Dataset →
------------------------------------------------------------
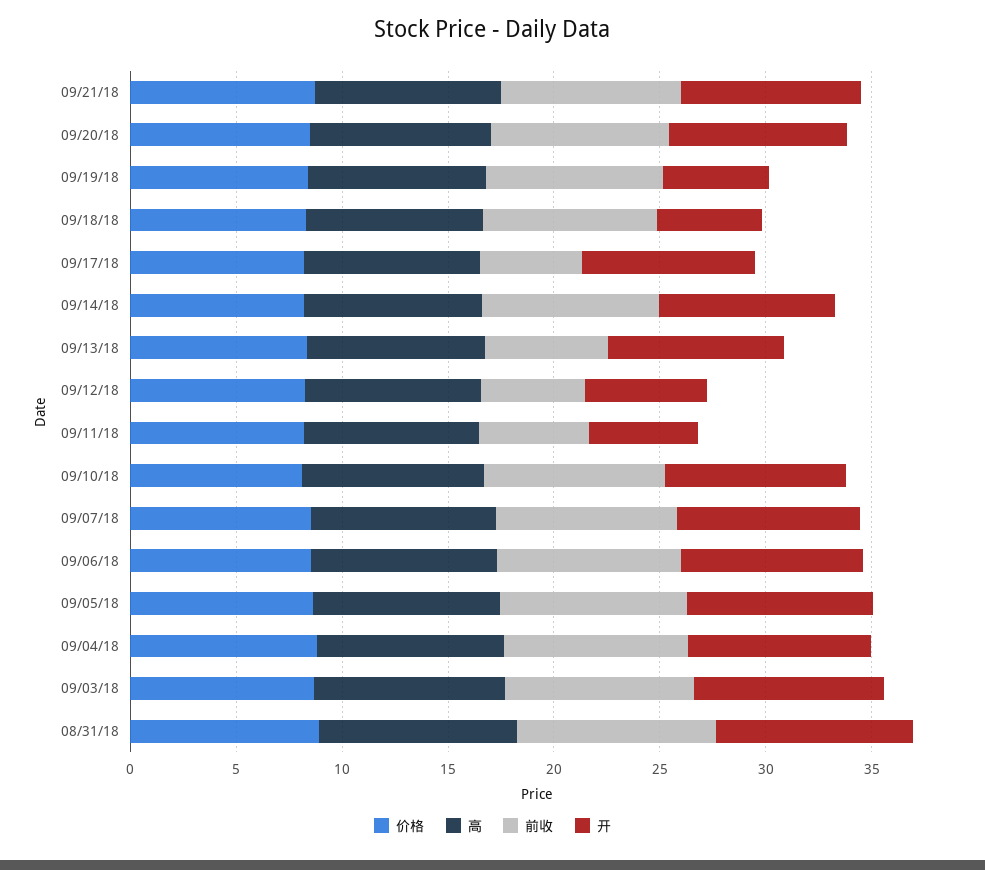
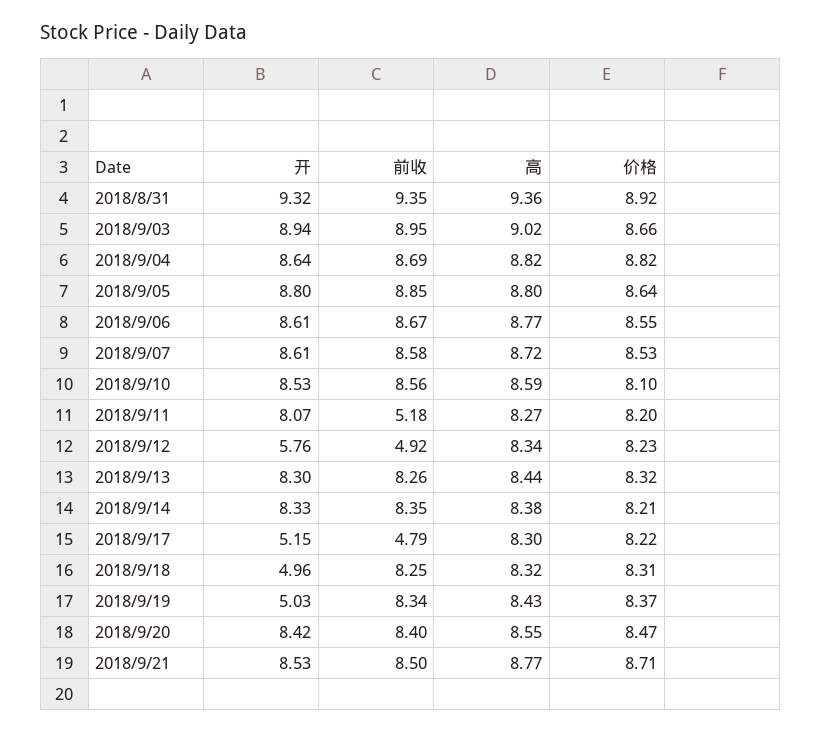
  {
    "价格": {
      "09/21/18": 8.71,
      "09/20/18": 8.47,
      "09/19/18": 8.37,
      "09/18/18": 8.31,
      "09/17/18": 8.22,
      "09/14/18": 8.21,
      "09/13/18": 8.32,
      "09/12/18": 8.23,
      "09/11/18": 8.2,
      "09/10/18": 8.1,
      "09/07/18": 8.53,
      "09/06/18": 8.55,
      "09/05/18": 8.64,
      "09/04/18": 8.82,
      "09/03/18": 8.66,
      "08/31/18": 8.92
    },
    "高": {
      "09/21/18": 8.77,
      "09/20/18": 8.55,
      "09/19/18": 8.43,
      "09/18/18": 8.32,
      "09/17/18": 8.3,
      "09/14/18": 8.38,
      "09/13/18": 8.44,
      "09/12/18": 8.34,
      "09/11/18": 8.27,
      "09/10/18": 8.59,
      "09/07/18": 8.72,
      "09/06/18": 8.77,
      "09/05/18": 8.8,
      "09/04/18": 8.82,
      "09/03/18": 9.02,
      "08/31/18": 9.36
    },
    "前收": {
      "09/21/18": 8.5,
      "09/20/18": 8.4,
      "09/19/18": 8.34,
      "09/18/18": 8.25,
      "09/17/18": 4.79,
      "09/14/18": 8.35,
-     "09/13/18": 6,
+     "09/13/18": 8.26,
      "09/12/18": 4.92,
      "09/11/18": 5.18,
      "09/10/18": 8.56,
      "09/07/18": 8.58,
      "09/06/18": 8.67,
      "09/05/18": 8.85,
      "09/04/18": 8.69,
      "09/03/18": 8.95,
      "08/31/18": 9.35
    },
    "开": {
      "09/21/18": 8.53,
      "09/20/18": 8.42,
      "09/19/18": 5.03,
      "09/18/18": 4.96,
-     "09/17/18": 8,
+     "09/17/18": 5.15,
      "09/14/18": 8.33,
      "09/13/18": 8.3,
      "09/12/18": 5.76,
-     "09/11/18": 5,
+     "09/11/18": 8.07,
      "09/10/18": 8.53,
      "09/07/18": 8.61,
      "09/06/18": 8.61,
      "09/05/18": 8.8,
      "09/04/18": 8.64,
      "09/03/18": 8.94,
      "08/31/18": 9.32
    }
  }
------------------------------------------------------------
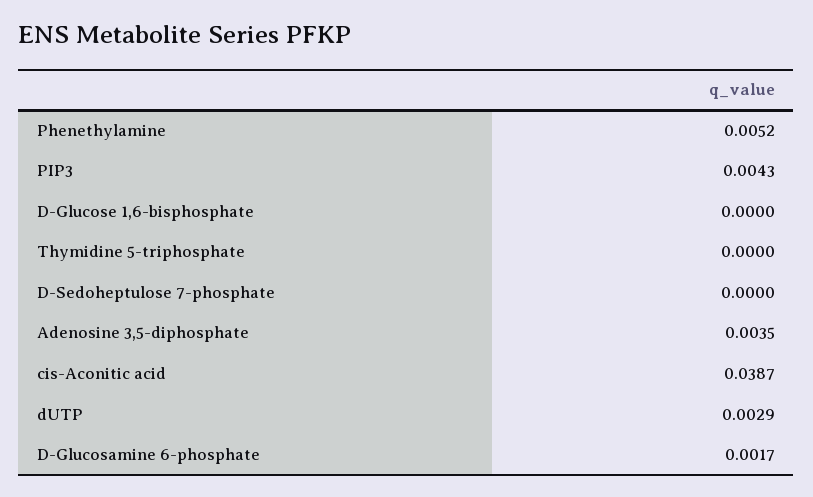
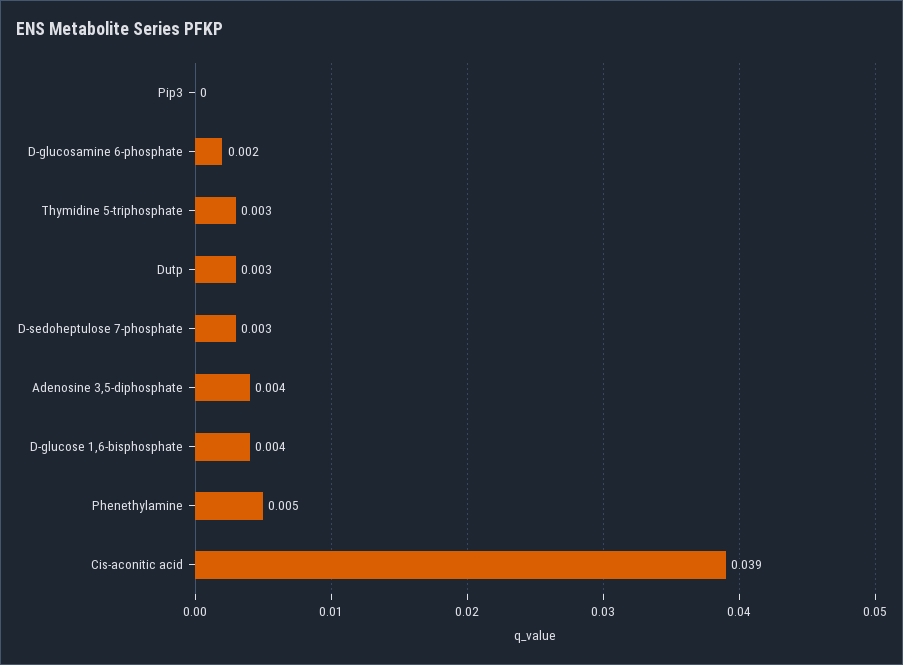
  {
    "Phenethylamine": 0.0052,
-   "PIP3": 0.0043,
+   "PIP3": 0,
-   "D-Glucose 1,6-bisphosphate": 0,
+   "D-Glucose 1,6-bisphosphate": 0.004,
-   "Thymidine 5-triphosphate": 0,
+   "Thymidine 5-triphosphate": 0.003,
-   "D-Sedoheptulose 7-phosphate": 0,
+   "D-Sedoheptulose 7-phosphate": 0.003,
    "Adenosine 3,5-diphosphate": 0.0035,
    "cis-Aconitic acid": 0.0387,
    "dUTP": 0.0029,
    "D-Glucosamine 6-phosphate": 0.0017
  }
------------------------------------------------------------
When a line in the records contains the string "Thymidine", it counts; state how many lines count, with no other words.

2